The A&P grocery heir died in the Bahamas at the
age of 97, his daughter Juliet said in a statement, according to the Associated
Press. It appears he died of natural causes Monday at his home in Lyford Cay, Nassau.
Huntington Hartford “wanted to be thought of like a
philosopher or a thinker,” Juliet told the A.P. He was once ranked among the
world’s richest people and architect Frank Lloyd Wright once named him “the
sort of man who will come up with an idea, pinch it in the fanny and run,”
Washington Post reports.
Hartford owned and developed the
“Paradise Island”
in the Bahamas, which was
originally called “Hof
Island.” He also
published “Show” magazine from 1961 to 1972 and built the unique Gallery of
Modern Art in New York,
which showed the paintings of Salvador Dali and Pablo Picasso.

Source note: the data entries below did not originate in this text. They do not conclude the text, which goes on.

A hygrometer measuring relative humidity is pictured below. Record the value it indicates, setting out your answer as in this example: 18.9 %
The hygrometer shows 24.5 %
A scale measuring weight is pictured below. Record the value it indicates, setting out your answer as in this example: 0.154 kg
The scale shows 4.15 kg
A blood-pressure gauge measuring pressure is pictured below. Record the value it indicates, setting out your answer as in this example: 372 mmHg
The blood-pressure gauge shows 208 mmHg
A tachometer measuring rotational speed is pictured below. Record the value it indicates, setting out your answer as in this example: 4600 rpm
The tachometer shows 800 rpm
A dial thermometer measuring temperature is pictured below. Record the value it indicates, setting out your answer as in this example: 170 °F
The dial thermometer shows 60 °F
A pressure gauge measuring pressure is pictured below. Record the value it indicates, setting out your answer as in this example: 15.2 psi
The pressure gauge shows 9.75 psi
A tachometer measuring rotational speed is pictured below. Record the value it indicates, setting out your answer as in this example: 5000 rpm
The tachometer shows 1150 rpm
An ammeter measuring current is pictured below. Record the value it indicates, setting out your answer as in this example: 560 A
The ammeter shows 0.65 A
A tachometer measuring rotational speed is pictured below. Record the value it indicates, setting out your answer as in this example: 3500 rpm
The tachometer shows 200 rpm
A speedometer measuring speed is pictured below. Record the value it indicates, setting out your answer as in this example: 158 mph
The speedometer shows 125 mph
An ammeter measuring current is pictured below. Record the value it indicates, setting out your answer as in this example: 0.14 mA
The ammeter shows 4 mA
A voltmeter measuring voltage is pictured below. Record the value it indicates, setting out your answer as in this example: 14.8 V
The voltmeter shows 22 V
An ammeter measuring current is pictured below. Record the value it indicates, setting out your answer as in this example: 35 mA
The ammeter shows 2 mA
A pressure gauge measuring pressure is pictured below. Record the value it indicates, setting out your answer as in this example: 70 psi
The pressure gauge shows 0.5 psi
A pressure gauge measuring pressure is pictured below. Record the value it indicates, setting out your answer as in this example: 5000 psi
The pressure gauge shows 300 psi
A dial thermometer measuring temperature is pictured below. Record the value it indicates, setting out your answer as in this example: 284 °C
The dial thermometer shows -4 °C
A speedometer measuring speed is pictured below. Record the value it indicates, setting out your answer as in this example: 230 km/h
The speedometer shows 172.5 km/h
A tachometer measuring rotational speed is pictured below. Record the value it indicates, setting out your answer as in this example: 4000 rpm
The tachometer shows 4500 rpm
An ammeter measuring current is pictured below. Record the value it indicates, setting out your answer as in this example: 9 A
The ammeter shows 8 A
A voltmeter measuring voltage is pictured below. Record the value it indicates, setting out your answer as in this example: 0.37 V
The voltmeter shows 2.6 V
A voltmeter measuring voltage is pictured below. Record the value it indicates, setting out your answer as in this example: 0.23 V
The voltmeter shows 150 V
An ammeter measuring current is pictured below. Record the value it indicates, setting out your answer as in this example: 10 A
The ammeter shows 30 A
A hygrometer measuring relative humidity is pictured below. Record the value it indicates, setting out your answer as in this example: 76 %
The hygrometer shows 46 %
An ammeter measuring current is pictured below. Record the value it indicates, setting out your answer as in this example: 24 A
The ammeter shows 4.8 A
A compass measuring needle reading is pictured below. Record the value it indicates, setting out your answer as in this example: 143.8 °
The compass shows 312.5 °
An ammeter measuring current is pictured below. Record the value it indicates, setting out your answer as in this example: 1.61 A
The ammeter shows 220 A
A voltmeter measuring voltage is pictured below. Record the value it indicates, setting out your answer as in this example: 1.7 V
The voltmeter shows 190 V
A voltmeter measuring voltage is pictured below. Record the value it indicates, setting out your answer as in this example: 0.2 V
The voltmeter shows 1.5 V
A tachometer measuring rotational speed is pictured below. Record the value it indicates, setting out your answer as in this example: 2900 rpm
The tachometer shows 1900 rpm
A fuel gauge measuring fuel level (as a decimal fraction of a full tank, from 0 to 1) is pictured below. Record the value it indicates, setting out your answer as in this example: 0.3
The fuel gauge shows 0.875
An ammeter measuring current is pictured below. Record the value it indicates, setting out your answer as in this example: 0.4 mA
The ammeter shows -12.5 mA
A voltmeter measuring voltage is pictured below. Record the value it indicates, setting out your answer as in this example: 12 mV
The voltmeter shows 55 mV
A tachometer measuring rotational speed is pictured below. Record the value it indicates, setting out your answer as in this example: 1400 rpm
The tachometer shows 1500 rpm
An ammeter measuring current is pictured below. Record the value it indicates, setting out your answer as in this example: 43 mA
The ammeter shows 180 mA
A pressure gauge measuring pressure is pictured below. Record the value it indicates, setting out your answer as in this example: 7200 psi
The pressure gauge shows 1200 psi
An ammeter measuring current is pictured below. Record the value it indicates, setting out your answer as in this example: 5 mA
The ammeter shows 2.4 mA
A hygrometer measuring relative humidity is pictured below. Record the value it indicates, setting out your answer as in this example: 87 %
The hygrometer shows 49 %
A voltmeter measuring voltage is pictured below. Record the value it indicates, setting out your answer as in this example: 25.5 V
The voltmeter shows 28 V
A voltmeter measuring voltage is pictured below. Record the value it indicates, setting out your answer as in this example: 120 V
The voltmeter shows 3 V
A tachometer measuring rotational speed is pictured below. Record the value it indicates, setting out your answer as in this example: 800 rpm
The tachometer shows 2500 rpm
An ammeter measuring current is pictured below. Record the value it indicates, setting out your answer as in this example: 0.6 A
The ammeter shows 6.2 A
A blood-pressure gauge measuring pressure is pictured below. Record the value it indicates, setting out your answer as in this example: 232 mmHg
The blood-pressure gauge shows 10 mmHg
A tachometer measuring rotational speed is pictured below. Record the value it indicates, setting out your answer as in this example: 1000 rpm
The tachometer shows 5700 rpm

Hartford disliked the “vulgar” and “meaningless”
extremes of modern abstract art and condemned “obscurity, confusion,
immorality, violence” in contemporary painting. He promoted what he called “realistic
art” of an earlier period.
In the 1950s, the A&P was the largest grocer worldwide. Next
to General Motors, A&P managed to sell more goods than any other company in
the world did.
In later years, Hartford
lived quietly in Bahamas
on the last of his millions from a trust that was administered for him. He
filed for bankruptcy in U.S. District Court in Manhattan in 1992.
His funeral was scheduled for Friday at a Nassau church.